Von der Opposition hagelte es heftige Kritik. Neos-Abgeordneter Sepp Schellhorn und der Bundessprecher der Grünen Wirtschaft, Volker Plass, bezeichnen die Reform in einem offenen Brief als "Lachnummer". "Wieder einmal ist eindrucksvoll der Beweis erbracht, dass die Sozialpartner hierzulande nicht nur Gesetzesvorlagen der Regierung diktieren, sondern nach Belieben sogar die selbstverständlichsten Reformen verhindern können." Laut RfW-Chefs Matthias Krenn hat die Regierung die angekündigte Reform "gleich zu Grabe getragen".
Die Geschichte der Gewerbeordnung reicht bis ins Jahr 1859 zurück.
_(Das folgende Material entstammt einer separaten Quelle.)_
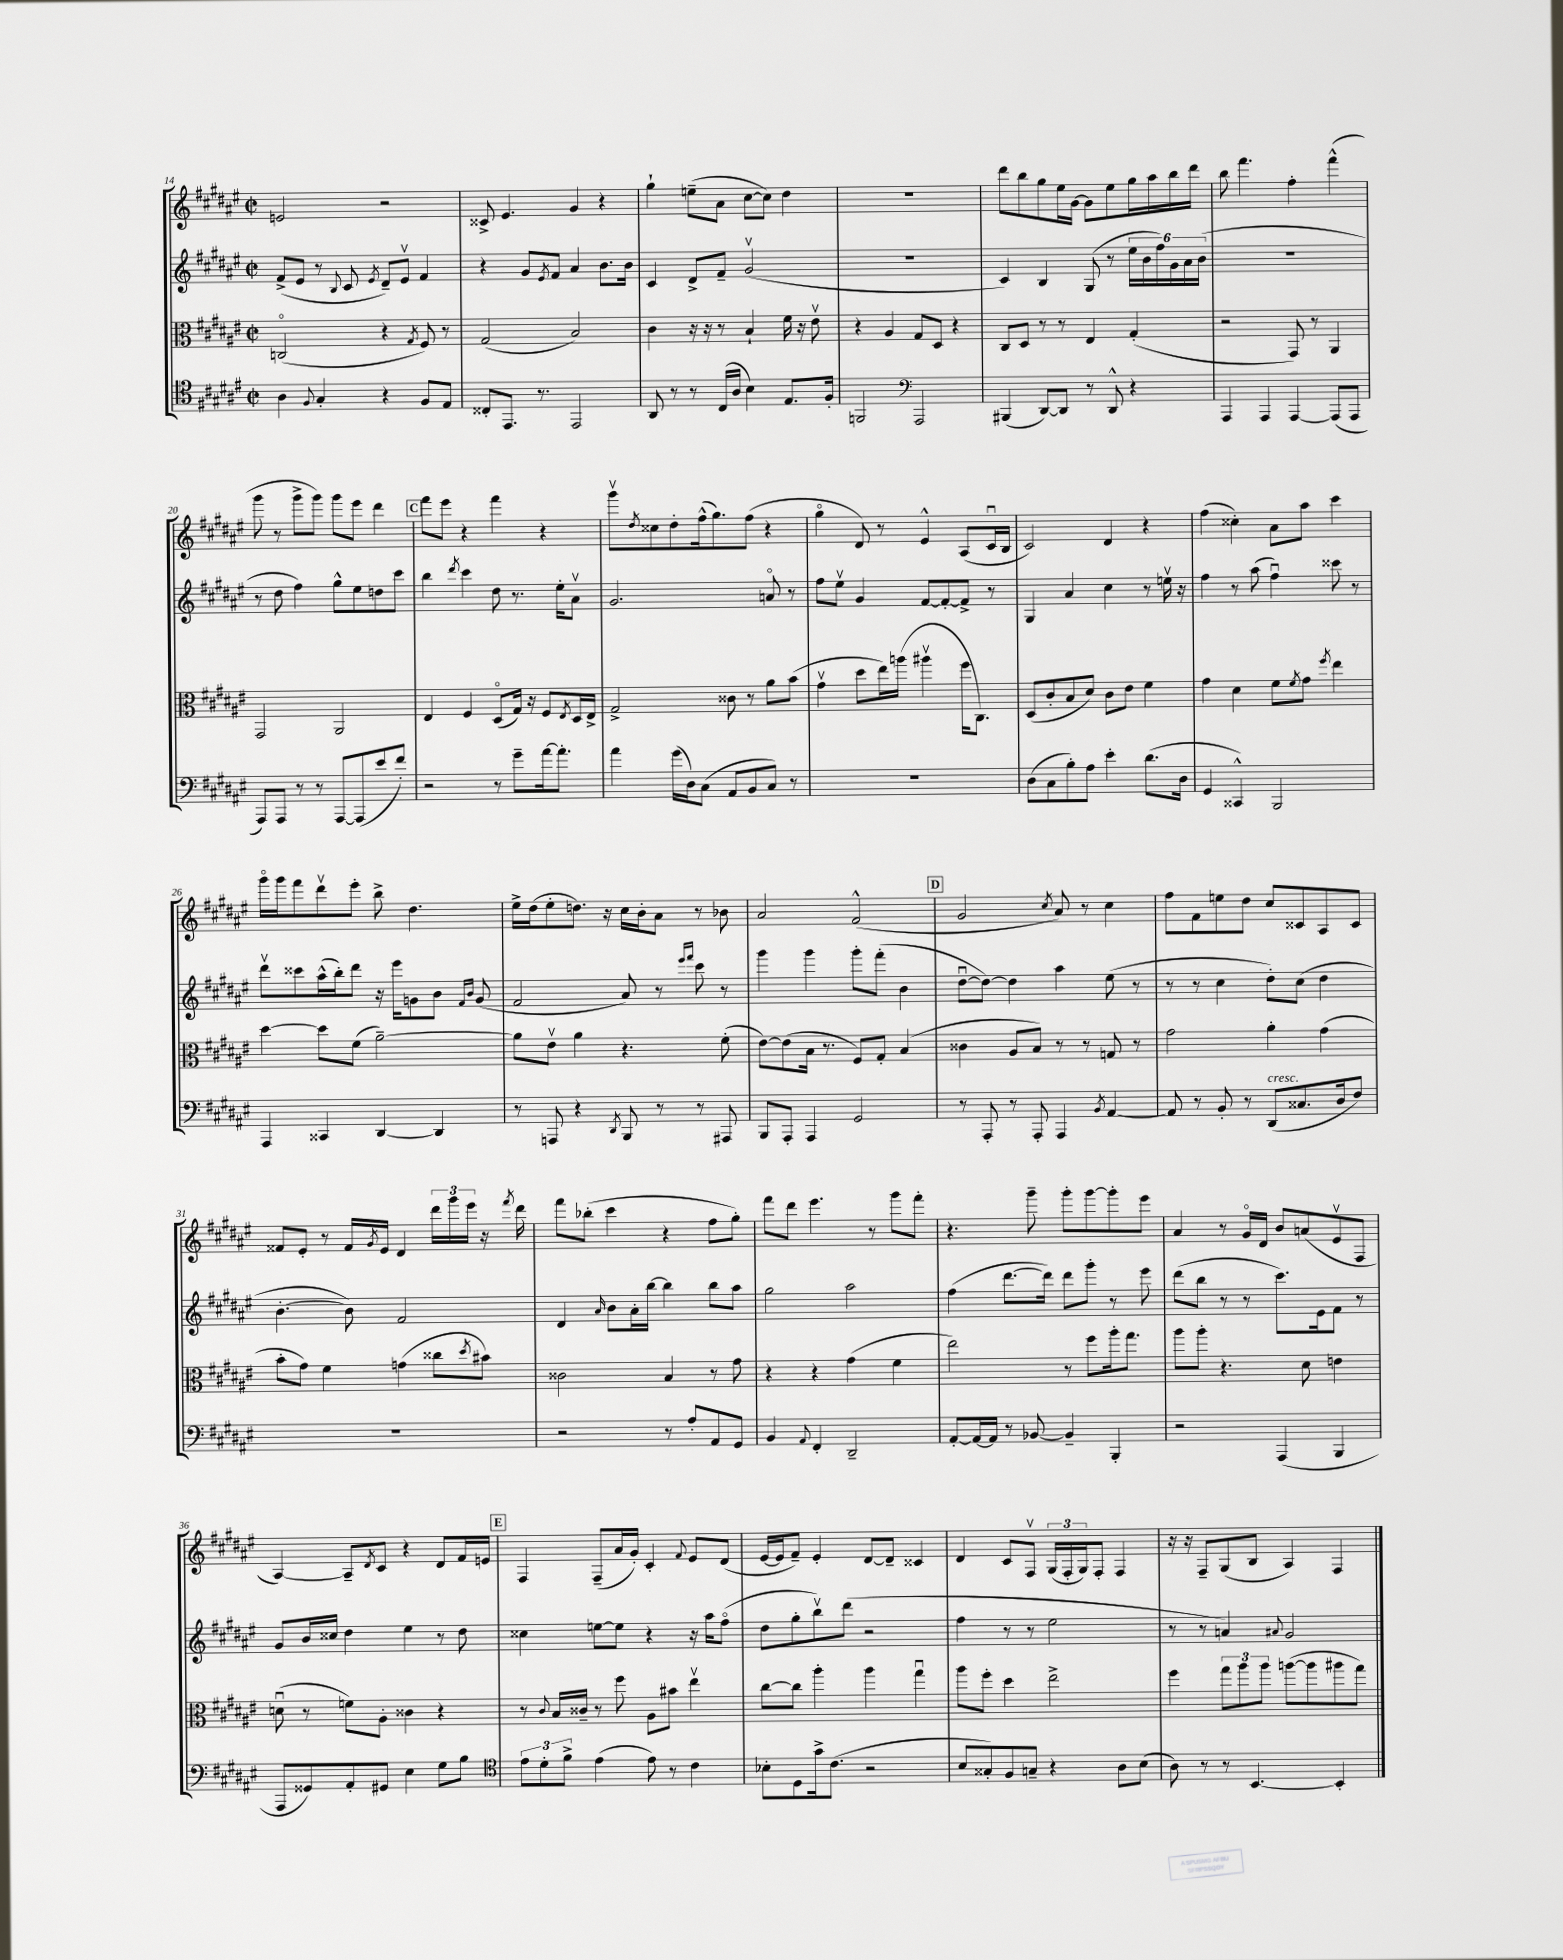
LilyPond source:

<<
\new StaffGroup <<
\new Staff = "s0" {
    \clef treble \key fis \major \defaultTimeSignature \time 2/2
    e'2 r2 |
    cisis'8-> eis'4. gis'4 r4 |
    gis''4-! e''8--( ais'8 cis''8~ cis''8) dis''4 |
    R1 |
    dis'''8 b''8 gis''8 eis''16 gis'16~ gis'8 eis''8 gis''16 ais''16 b''16 dis'''16 |
    b''8 fis'''4. fis''4-. fis'''4-^( |
    gis'''8 r8 gis'''8-> gis'''8) gis'''8 eis'''8 dis'''4 |
    \mark \markup { \box "C" } fis'''8 eis'''8 r4 fis'''4 r4 |
    gis'''8\upbow \acciaccatura { dis''8 } cisis''8 dis''8-. fis''16-^( gis''8.) fis''8( r4 |
    gis''4\flageolet dis'8) r8 eis'4-^ ais8( cis'16\downbow b16 |
    cis'2) dis'4 r4 |
    fis''4( cisis''4-.) ais'8 ais''8 cis'''4 |
    gis'''16\flageolet gis'''16 fis'''8 dis'''8\upbow eis'''8-. b''8-> dis''4. |
    eis''16-> dis''16( eis''8-. d''8.) r16 cis''16 b'16-. ais'8 r8 bes'8 |
    ais'2 fis'2-^( |
    \mark \markup { \box "D" } gis'2 \acciaccatura { cis''8 } ais'8) r8 cis''4 |
    fis''8 fis'8 e''8 dis''8 cis''8 cisis'8 ais8 cisis'8 |
    fisis'8 eis'8-. r8 fisis'16 \acciaccatura { gis'8 } eis'16 dis'4 \tuplet 3/2 { dis'''16 gis'''16 eis'''16 } r16 \acciaccatura { fis'''8 } dis'''16 |
    fis'''8 bes''8-.( cis'''4 r4 fis''8 gis''8-.) |
    fis'''8 dis'''8 eis'''4. r8 gis'''8 fis'''8-. |
    r4. gis'''8-- gis'''8-. gis'''8~ gis'''8-. eis'''8 |
    ais'4 r8 gis'16\flageolet dis'16 b'8 a'8( eis'8\upbow fis8 |
    ais4~) ais8-- \acciaccatura { dis'8 } cis'8 r4 dis'8 fis'16 e'16 |
    \mark \markup { \box "E" } fis4 fis8--( ais'16 gis'16-.) cis'4-. \appoggiatura { fis'8 } eis'8 dis'8( |
    eis'16~ eis'16 fis'8--) eis'4-. dis'8~ dis'8-- cisis'4 |
    dis'4 cis'8 fis8\upbow \tuplet 3/2 { gis16( fis16-. gis16) } fis8-. fis4 |
    r16 r16 fis8-- gis8( b8 ais4) fis4 \bar "|." |
}
\new Staff = "s1" {
    \clef treble \key fis \major \defaultTimeSignature \time 2/2
    fis'8->( eis'8 r8 \appoggiatura { b8 } cis'8 \acciaccatura { eis'8 } dis'8--) eis'8\upbow fis'4 |
    r4 gis'8 \acciaccatura { eis'8 } fis'8 ais'4 b'8. b'16 |
    cis'4 dis'8-> fis'8-- gis'2\upbow( |
    R1 |
    cis'4) b4 gis8( r8 \tuplet 6/4 { eis''16 b'16 fis''16) gis'16 ais'16 b'16( } |
    R1 |
    r8 dis''8 fis''4) gis''8-^ eis''8 d''8 cis'''8 |
    \mark \markup { \box "C" } b''4 \acciaccatura { dis'''8 } cis'''4 dis''8 r8. eis''16-. ais'8\upbow |
    gis'2. a'8\flageolet r8 |
    fis''8 eis''8\upbow gis'4 fis'8~ fis'8~-. fis'8-> r8 |
    gis4 ais'4 cis''4 r8 e''16\upbow r16 |
    fis''4 r8 ais''8( fis''4\downbow) cisis'''8 r8 |
    dis'''8\upbow cisis'''8 ais''16-^( b''16-.) dis'''8 r16 eis'''16 g'8 b'8 \grace { fis'16 b'16 } g'8( |
    fis'2 ais'8) r8 \grace { eis'''16 fis'''16 } cis'''8 r8 |
    gis'''4 gis'''4 gis'''8-. fis'''8-.( b'4 |
    \mark \markup { \box "D" } dis''8~\downbow dis''8~) dis''4 ais''4 eis''8( r8 |
    r8 r8 cis''4 dis''8-.) cis''8( dis''4 |
    b'4.~-. b'8) fis'2 |
    dis'4 \grace { ais'16 } b'8 ais'16-. b''16~ b''4 b''8 ais''8 |
    gis''2 ais''2 |
    fis''4( dis'''8.~ dis'''16) dis'''8 gis'''8-. r8 eis'''8 |
    dis'''8( b''8 r8 r8 cis'''8.) eis'16 fis'8 r8 |
    gis'8 b'16 cisis''16 dis''4 eis''4 r8 dis''8 |
    \mark \markup { \box "E" } cisis''4 e''8~ e''8 r4 r16 ais''16 fis''8\flageolet( |
    dis''8 gis''8-. b''8\upbow) dis'''8( r2 |
    fis''4 r8 r8 eis''2 |
    r8 r8 a'4) \appoggiatura { ais'8 } gis'2 \bar "|." |
}
\new Staff = "s2" {
    \clef alto \key fis \major \defaultTimeSignature \time 2/2
    c2\flageolet( r4 \acciaccatura { gis8 } fis8) r8 |
    gis2( b2) |
    cis'4 r16 r16 r8 b4-! fis'16 r16 eis'8\upbow |
    r4 ais4 gis8 dis8 r4 |
    cis8 dis8 r8 r8 eis4 gis4-.( |
    r2 gis,8) r8 ais,4 |
    gis,2 ais,2 |
    \mark \markup { \box "C" } eis4 fis4 dis8\flageolet( gis16) r16 fis8 \acciaccatura { eis8 } dis16 eis16-> |
    gis2-> cisis'8 r8 ais'8 b'8( |
    gis'4\upbow dis''8 eis''16) a''16( ais''4\upbow fis''16 cis8.) |
    dis8( cis'8-. b8 dis'8) cis'8 eis'8 fis'4 |
    gis'4 dis'4 fis'8 \acciaccatura { fis'8 } gis'8 \acciaccatura { fis''8 } eis''4 |
    dis''4~ dis''8 fis'8( ais'2~--) |
    ais'8 eis'8\upbow ais'4 r4. fis'8-.( |
    eis'8~) eis'8( b16 r8. fis8) gis8-. b4( |
    \mark \markup { \box "D" } cisis'4 ais8 b8) r8 r8 g8 r8 |
    gis'2 ais'4-. gis'4( |
    b'8-. gis'8) fis'4 g'4( cisis''8 \acciaccatura { dis''8 } bis'8) |
    cisis'2 b4 r8 gis'8 |
    r4 r4 gis'4( fis'4 |
    eis''2) r8 fis''8 ais''16-. gis''8. |
    ais''8 ais''8-. r4. dis'8 e'4 |
    d'8\downbow( r8 f'8) ais8-. cisis'4 r4 |
    \mark \markup { \box "E" } r8 \appoggiatura { cis'8 } b16 cisis'16-- r8 fis''8 ais8 bis'8 eis''4\upbow |
    cis''8~ cis''8 ais''4-. ais''4 gis''4\downbow |
    ais''8 fis''8-. dis''4 eis''2-> |
    fis''4 \tuplet 3/2 { gis''8 ais''8 ais''8 } a''8~( a''8 ais''8 gis''8) \bar "|." |
}
\new Staff = "s3" {
    \clef tenor \key fis \major \defaultTimeSignature \time 2/2
    ais4 \appoggiatura { fis8 } gis4-. r4 fis8 eis8 |
    cisis8-. eis,8. r8. eis,2 |
    ais,8 r8 r8 cis16( ais16 b4) eis8. fis16-. |
    f,2 \clef bass ais,,2 |
    bis,,4( dis,8~) dis,8 r8 dis,8-^ r4 |
    ais,,4 ais,,4 ais,,4~ ais,,8( ais,,8 |
    ais,,8) ais,,8 r8 r8 ais,,8~ ais,,8( eis'8 fis'8-.) |
    \mark \markup { \box "C" } r2 r8 gis'8-- ais'16~ ais'8.-. |
    ais'4 gis'16( dis16) cis8( ais,8 b,8 cis8) r8 |
    R1 |
    dis8( cis8 b8-.) ais8 eis'4-. dis'8.( dis16 |
    gis,4 cisis,4-^) b,,2 |
    ais,,4 cisis,4 dis,4~ dis,4 |
    r8 a,,8 r4 \acciaccatura { dis,8 } b,,8 r8 r8 ais,,8 |
    b,,8 ais,,8-. ais,,4 gis,2 |
    \mark \markup { \box "D" } r8 ais,,8-. r8 ais,,8-. ais,,4 \acciaccatura { b,8 } ais,4~ |
    ais,8 r8 b,8-. r8 dis,8^\markup { \italic "cresc." }( cisis8. dis16 fis8) |
    R1 |
    r2 r8 ais8-. ais,8 gis,8 |
    b,4 \appoggiatura { ais,8 } fis,4-. dis,2-- |
    ais,8~-. ais,16~ ais,16 r8 bes,8~ bes,4-- b,,4-. |
    r2 ais,,4( b,,4 |
    ais,,8 gisis,8) ais,8-. gis,8 eis4 gis8 b8 |
    \mark \markup { \box "E" } \clef tenor \tuplet 3/2 { eis'8 dis'8-. fis'8-> } eis'4( eis'8) r8 cis'4 |
    bes8-. dis8 gis'16-> cis'8.( r2 |
    b8 gisis8-.) fis8 g8-- r4 ais8 b8( |
    ais8) r8 r8 b,4.~ b,4-. \bar "|." |
}
>>
>>
\layout { \context { \Score currentBarNumber = #14 } }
Im damaligen Habsburgerreich löste sie die bis dahin geltenden Zünfte ab und erleichterte den Zugang zu Gewerben für jedermann. Dieser Zugang wurde aber an gewisse Bedingungen geknüft, vor allem bei Berufen, die die Gesundheit und Sicherheit gefährden konnten.
Seitdem wurde das Regelwerk unzählige Male reformiert, umgeschrieben und erweitert. Die letzte größere Reform der Gewerbeordnung war 2002. Damals wurde die Unterteilung in reglementierte, teilreglementierte und freie Berufe beschlossen. Die Teilberechtigung wird nun, 14 Jahre später, mit der aktuellen Reform wieder abgeschafft.